His voice sounded pained. Dawn rose, picking up the ring. She took his hand, turning the palm up and placing the Gem of Amara in the center. "I wanted to protect you. Otherwise…"
Spike stared at his hand. "You don't understand. I was a bastard about this gem."
That was the point.
Andrew looked at her dubiously while she looked at the replica, equally dubious.
"Do you think it will fool him?" she asked, holding the ring up to the light.
"Should you be tricking him? Aren't we about truth, justice and the American way?"
"Uh, Jimmy, I'm not Superman and this isn't Metropolis. We're part of an international organization headquartered in England and known for secrecy, acting first and getting permission retroactively."
"Isn't there some great wisdom about how the truth shall set you free?"
"Like the truth about Buffy and the Immortal?"
"What is it about Spike that has you so star-struck? Besides, this is for his own good. It's a good thing to prove he's not evil – they're not evil. Don't you want that?"
"What if he sees the ring and goes crazy? You've read D. Osbourne's Verses: Spike's Searching, Finding, Losing and near Recovering of the Gem."
"If he gets that maniacal grin and walks out into the sun..." Dawn shrugged. "Then I guess he's evil and we're down one evil vampire."
"I don't want it."
"It's yours," she insisted. "Keep it.

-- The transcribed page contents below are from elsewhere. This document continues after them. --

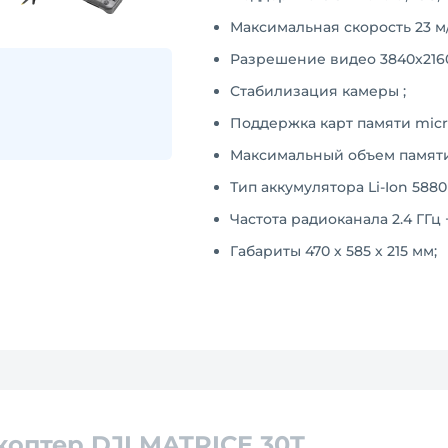
Максимальная скорость 23 м/
Разрешение видео 3840x2160
Стабилизация камеры ;
Поддержка карт памяти micr
Максимальный объем памяти 
Тип аккумулятора Li-Ion 5880
Частота радиоканала 2.4 ГГц +
Габариты 470 х 585 х 215 мм;
оптер DJI MATRICE 30T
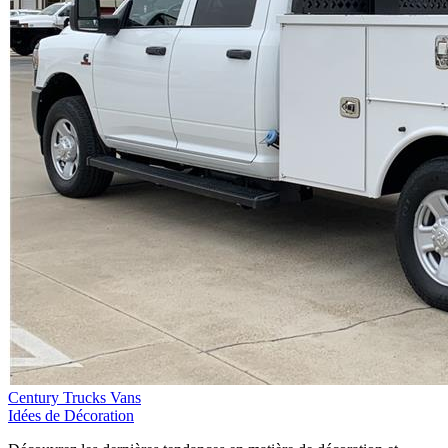
Century Trucks Vans
Idées de Décoration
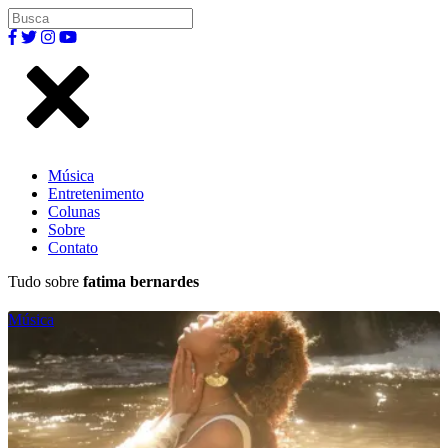
Música
Entretenimento
Colunas
Sobre
Contato
Tudo sobre
fatima bernardes
Música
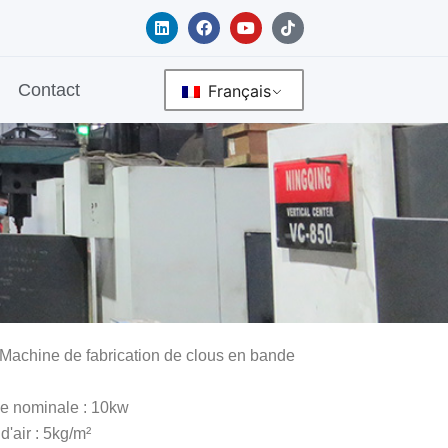
L
F
Y
T
i
a
o
i
n
c
u
k
k
e
t
t
e
b
u
o
Contact
Français
d
o
b
k
i
o
e
n
k
 Machine de fabrication de clous en bande
e nominale : 10kw
d'air : 5kg/m²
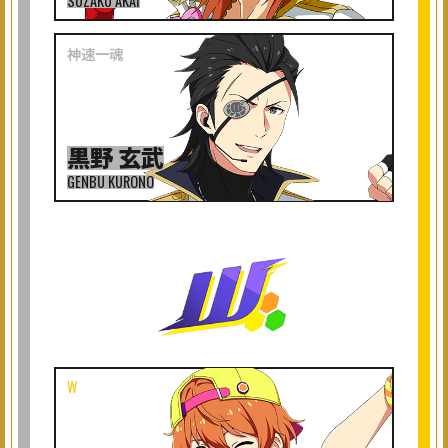
SUZAKU AKAI
黒野 玄武
GENBU KURONO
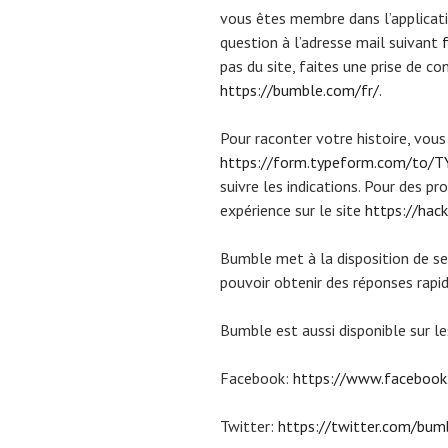
vous êtes membre dans l’applicatio
question à l’adresse mail suivant
pas du site, faites une prise de c
https://bumble.com/fr/
.
Pour raconter votre histoire, vou
https://form.typeform.com/to/
suivre les indications. Pour des p
expérience sur le site
https://ha
Bumble met à la disposition de ses
pouvoir obtenir des réponses rapid
Bumble est aussi disponible sur le
Facebook:
https://www.faceboo
Twitter:
https://twitter.com/bum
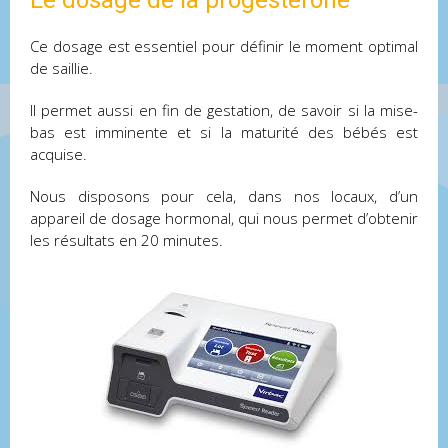
Le dosage de la progestérone
Ce dosage est essentiel pour définir le moment optimal
de saillie.
Il permet aussi en fin de gestation, de savoir si la mise-
bas est imminente et si la maturité des bébés est
acquise.
Nous disposons pour cela, dans nos locaux, d’un
appareil de dosage hormonal, qui nous permet d’obtenir
les résultats en 20 minutes.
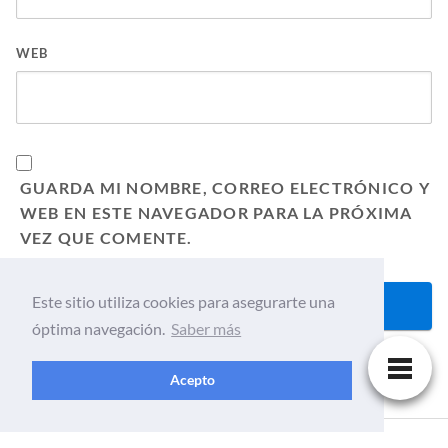
WEB
GUARDA MI NOMBRE, CORREO ELECTRÓNICO Y
WEB EN ESTE NAVEGADOR PARA LA PRÓXIMA
VEZ QUE COMENTE.
Este sitio utiliza cookies para asegurarte una
óptima navegación.
Saber más
Acepto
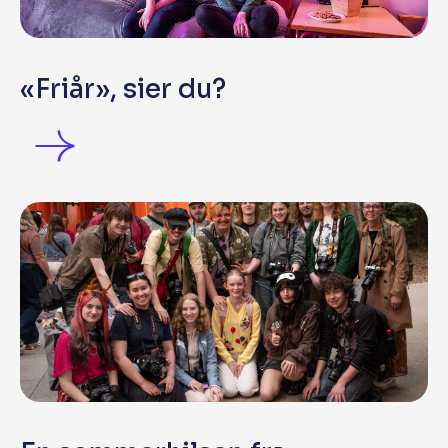
«Friår», sier du?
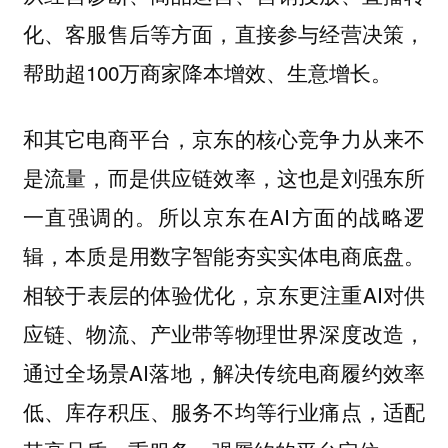
化、客服售后等方面，直接参与经营决策，
帮助超100万商家降本增效、生意增长。
和其它电商平台，京东的核心竞争力从来不
是流量，而是供应链效率，这也是刘强东所
一直强调的。所以京东在AI方面的战略逻
辑，本质是用数字智能夯实实体电商底盘。
相较于表层的体验优化，京东更注重AI对供
应链、物流、产业带等物理世界深度改造，
通过全场景AI落地，解决传统电商履约效率
低、库存积压、服务不均等行业痛点，适配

Give it to Angel. Do whatever you think is right. Although I'd really prefer you not give it to Harmony."
Dawn willed herself to breathe evenly, willed Spike to choose wisely – did she even know what right would look like? Spike tipped his hand forward, allowing the ring to clatter to the patterned parquet floor. Before she could say a word, he stomped down, crushing it under his heel.
She wanted to cry and to cheer to tell Spike and the whole world that he'd passed her test with flying colors. But telling him would mean confessing her own doubts, lies and trickery. Her blinders were off, her eyes wide open to what she'd done; she'd risked their friendship. She'd risked his life. Her heart beat wildly.

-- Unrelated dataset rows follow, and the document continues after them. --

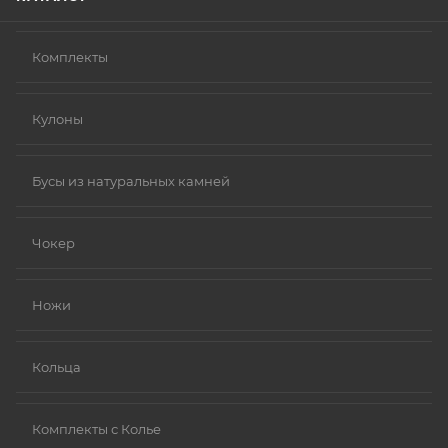
Комплекты
Кулоны
Бусы из натуральных камней
Чокер
Ножи
Кольца
Комплекты с Колье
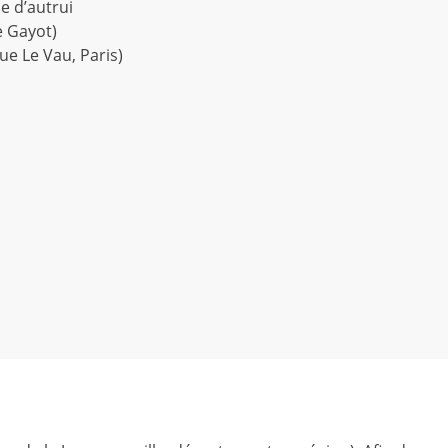
e d’autrui
e Gayot)
e Le Vau, Paris)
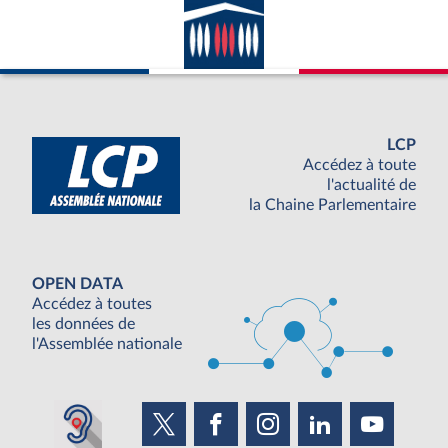
LCP
Accédez à toute
l'actualité de
la Chaine Parlementaire
OPEN DATA
Accédez à toutes
les données de
l'Assemblée nationale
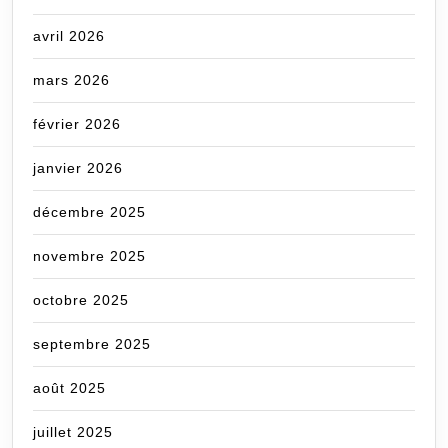
avril 2026
mars 2026
février 2026
janvier 2026
décembre 2025
novembre 2025
octobre 2025
septembre 2025
août 2025
juillet 2025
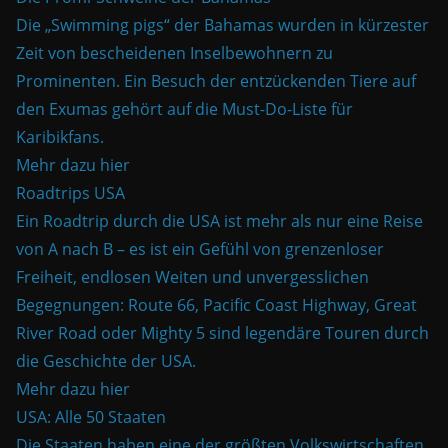
Die „Swimming pigs“ der Bahamas wurden in kürzester
Zeit von bescheidenen Inselbewohnern zu
Prominenten. Ein Besuch der entzückenden Tiere auf
den Exumas gehört auf die Must-Do-Liste für
Karibikfans.
Mehr dazu hier
Roadtrips USA
Ein Roadtrip durch die USA ist mehr als nur eine Reise
von A nach B – es ist ein Gefühl von grenzenloser
Freiheit, endlosen Weiten und unvergesslichen
Begegnungen: Route 66, Pacific Coast Highway, Great
River Road oder Mighty 5 sind legendäre Touren durch
die Geschichte der USA.
Mehr dazu hier
USA: Alle 50 Staaten
Die Staaten haben eine der größten Volkswirtschaften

Plans, no matter how clever – and these had been clever - were only machinations if they lacked heart. What had she become? Throwing herself at him, she wrapped her arms around his neck, hugging him tight.
"I'm so sorry," she whispered, burying her head in the crook of his neck.

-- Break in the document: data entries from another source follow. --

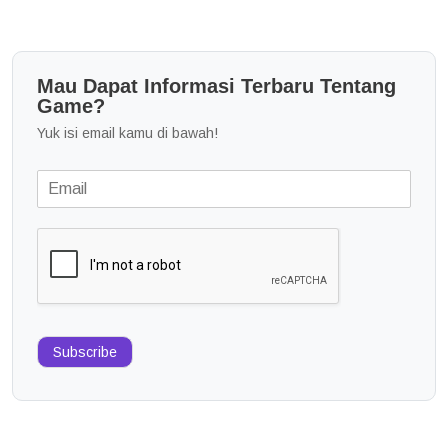
Mau Dapat Informasi Terbaru Tentang
Game?
Yuk isi email kamu di bawah!
Subscribe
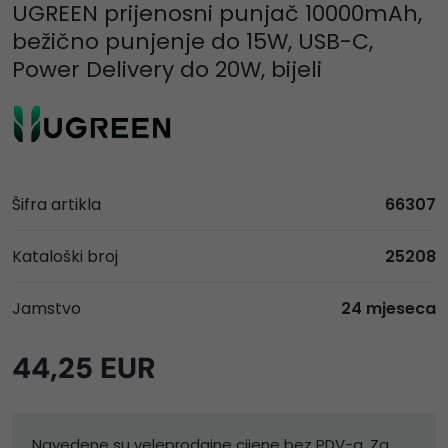
UGREEN prijenosni punjač 10000mAh,
bežično punjenje do 15W, USB-C,
Power Delivery do 20W, bijeli
Šifra artikla
66307
Kataloški broj
25208
Jamstvo
24 mjeseca
44,25 EUR
Navedene su veleprodajne cijene bez PDV-a. Za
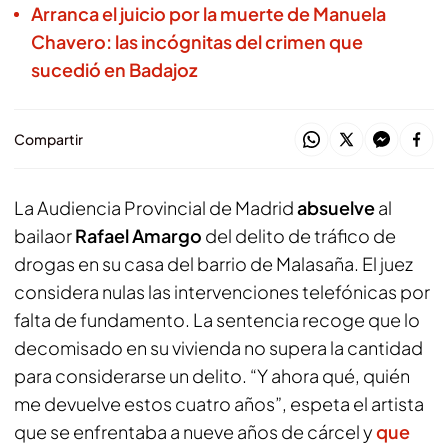
Arranca el juicio por la muerte de Manuela
Chavero: las incógnitas del crimen que
sucedió en Badajoz
Compartir
La Audiencia Provincial de Madrid
absuelve
al
bailaor
Rafael Amargo
del delito de tráfico de
drogas en su casa del barrio de Malasaña. El juez
considera nulas las intervenciones telefónicas por
falta de fundamento. La sentencia recoge que lo
decomisado en su vivienda no supera la cantidad
para considerarse un delito. “Y ahora qué, quién
me devuelve estos cuatro años”, espeta el artista
que se enfrentaba a nueve años de cárcel y
que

His arms wrapped around her, giving a gentle squeeze. "Eh, just because I destroyed the gem doesn't mean I'm going off to a martyr's death, luv. Me and Angel, we've walked away from worse."
Dawn disentangled herself, wiping her eyes. How did she ever think she'd fool him into thinking she was this mature, professional Watcher? "I'm sorry for everything," she repeated. "I should go."
She couldn't even meet his eyes as she exited the room.
His voice, low and tight, stopped her at the doorway. "Funny thing. Angel told me that when he smashed the ring, there was this burst of green light."
There was no turning back. Strangely, she again found herself appreciating the carpeted halls, care of Wolfram and Hart's generous decorating budget. Back in a Council building, her heels would have clicked against cold tile and the rapid staccato would have echoed through the stone corridors, like accusing phantoms. She huddled into herself as she waited for the elevator to take her back down.
"Oi, Dawn!" Spike called from down the hallway. "Even been to a poetry slam?"
That almost sounded like an invitation. Tipping her head, she watched as he closed the space between them; his loose, open body language seemed to match the tone of his words. "Not yet," she answered hopefully.
"Whatcha waiting for?" He held the door of the now-open elevator.
She stepped inside, peeking at Spike from out of the corner of her eye, taking in his profile. This sure wasn't what she'd envisioned when starting down this road. She'd been wrong about Spike, way wrong.
Maybe she was wrong about the prophecy. No more going by what some dusty old book said. But if it was right…
Dawn slipped her hand into his, giving it a quick squeeze. "Thank you."
"Figured you wouldn't be that angry if you didn't care." He gave a gentle squeeze back before letting go.
As the doors opened, Dawn decided she had one more question that needed answering. "So what's a poetry slam?"